Eddie Blake and his son Dennis bought the larger-than-life hot dog in 1976 from the famous dance team Veloz and Yolanda, who’d commissioned the design from architect Milton Black 30 years earlier. The most famous examples of this type of architecture include the hat-shaped Brown Derby and Randy’s Donuts, but it wasn’t unusual to spot roadside eateries in the shape of chili bowls, coffee pots, and even a big bulldog around Los Angeles. The Pup was shorthand for L.A. in movies and TV shows, and including Columbo, The Rockford Files, and Adam-12. A replica of it was flown over the city in the opening sequence of Steve Martin’s L.A. Story. It was also a popular location for celebrities to be photographed throughout the 1980s.
The Pup was originally located near the northwest corner of Beverly and La Cienega boulevards. It was moved to San Vicente and Beverly in 1986 when a Sofitel hotel was built on the original site. When the stand was new, its neighbors included the beloved kiddieland Beverly Park (demolished for the Beverly Center) and headquarters of Rexall Drugs (now a CVS) advertised as the “largest and most beautiful drug store in the world.”
The stand was showing its age when it closed in 2006 after another property dispute. Dennis passed away in 2013 and his father, Eddie, died in 2017. Dennis’s last appearance with the Pup was with Martino on Eye on L.A. in 2013. She also captured him in a short documentary later that year, when the Pup was on its way to be restored in Las Vegas.

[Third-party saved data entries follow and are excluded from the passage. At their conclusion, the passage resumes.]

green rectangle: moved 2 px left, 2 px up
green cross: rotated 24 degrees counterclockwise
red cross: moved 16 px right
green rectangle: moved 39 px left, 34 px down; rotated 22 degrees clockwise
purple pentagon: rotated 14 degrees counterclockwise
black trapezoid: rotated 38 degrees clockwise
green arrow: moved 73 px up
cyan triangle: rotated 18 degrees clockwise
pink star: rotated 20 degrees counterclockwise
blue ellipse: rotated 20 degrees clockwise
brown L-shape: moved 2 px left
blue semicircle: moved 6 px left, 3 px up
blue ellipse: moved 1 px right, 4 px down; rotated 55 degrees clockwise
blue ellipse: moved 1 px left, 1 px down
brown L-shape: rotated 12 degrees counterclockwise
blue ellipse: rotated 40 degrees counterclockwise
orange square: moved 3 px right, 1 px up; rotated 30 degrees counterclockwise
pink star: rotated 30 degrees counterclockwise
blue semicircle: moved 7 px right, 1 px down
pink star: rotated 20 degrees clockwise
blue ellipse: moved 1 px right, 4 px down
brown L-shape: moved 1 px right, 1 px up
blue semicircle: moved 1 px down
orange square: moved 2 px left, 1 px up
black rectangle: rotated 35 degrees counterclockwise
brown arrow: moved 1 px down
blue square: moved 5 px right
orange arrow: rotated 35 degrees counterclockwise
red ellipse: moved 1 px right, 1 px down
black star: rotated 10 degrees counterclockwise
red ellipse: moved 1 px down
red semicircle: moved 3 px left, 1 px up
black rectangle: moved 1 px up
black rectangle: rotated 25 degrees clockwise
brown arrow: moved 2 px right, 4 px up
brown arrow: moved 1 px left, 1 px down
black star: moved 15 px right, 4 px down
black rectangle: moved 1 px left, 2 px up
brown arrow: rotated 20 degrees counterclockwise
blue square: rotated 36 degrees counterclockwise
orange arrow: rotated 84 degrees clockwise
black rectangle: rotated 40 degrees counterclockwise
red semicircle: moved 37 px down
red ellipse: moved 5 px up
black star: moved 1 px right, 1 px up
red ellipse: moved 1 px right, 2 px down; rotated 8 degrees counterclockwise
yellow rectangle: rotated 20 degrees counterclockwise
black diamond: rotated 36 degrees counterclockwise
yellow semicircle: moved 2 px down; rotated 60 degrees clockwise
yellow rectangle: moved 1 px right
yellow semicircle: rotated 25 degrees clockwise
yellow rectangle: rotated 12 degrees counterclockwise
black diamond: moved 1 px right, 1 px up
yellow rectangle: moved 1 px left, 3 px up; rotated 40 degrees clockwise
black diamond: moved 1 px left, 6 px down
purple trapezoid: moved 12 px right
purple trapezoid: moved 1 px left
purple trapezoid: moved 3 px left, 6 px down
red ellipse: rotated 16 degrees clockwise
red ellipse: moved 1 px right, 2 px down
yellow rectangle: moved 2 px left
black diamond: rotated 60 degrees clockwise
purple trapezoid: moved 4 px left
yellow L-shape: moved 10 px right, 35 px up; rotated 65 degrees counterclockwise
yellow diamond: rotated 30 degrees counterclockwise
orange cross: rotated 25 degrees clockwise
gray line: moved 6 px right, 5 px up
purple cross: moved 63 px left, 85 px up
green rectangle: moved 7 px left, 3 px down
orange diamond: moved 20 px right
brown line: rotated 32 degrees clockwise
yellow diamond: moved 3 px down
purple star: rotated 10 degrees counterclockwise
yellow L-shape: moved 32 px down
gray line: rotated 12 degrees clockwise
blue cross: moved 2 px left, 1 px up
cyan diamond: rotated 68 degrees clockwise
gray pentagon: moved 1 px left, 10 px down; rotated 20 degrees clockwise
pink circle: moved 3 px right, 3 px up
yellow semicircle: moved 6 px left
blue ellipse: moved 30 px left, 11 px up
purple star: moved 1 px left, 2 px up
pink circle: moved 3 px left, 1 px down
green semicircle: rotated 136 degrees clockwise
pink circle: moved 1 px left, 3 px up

Eddie’s grandson Jay Miller and his wife Nicole inherited the Pup and kept pursuing plans to reopen. They reached an agreement with Kevin Michaels and Brett Dougherty of Killer Shrimp. In a 2015 interview Dougherty revealed plans to reinstate the pup back on La Cienega with a replica at the Bloc in downtown L.A. They eventually applied the brand to a short-lived food truck on La Cienega. Killer Shrimp parted ways with the original owners and the building was donated to the Valley Relics Museum in Chatsworth.
“The façade needed a lot of work,” says Tommy Gelinas, owner and operator of the Valley Relics Museum. “I was just honored to have it in my possession to keep it safe.” A crane lowered it to Gelinas’s storage and it remained there until a deal was made between the Blake family and 1933 Group, who purchased the rights to the name and promised to restore the original stand to the way it looked decades ago. Even the original neon sign came out of storage to join the Pup.
“I was ecstatic to get the call,” Green remembers. “As a kid growing up in L.A., the Tail o’ the Pup was as iconic to the landscape as the Hollywood sign. The thought of being able to save it and bring it back to the streets of L.A. for new generations and old to enjoy again gave me goosebumps.”
The Pup will join the 1933 Group’s portfolio, which also includes the Formosa Café, currently under restoration in Hollywood. The new owners have a vision to resurrect the Tail o’ the Pup—but how do they plan to keep its intriguing past alive? Partner Dimitri Komarov says, “We are more than simply restoring Tail o’ the Pup. We are resuscitating the core part of L.A.’s heart and soul.”
The new owners have put out a call to action to find a new home for the landmark. They need your help to “Place the Pup” in a stationary, street-facing spot somewhere near its original location, in the West Hollywood or Hollywood area. They expect the input and support from locals to be among the first signs that the 1933 Group’s—and the Blake’s—dream of a new Tail o’ the Pup is on its way to being fulfilled.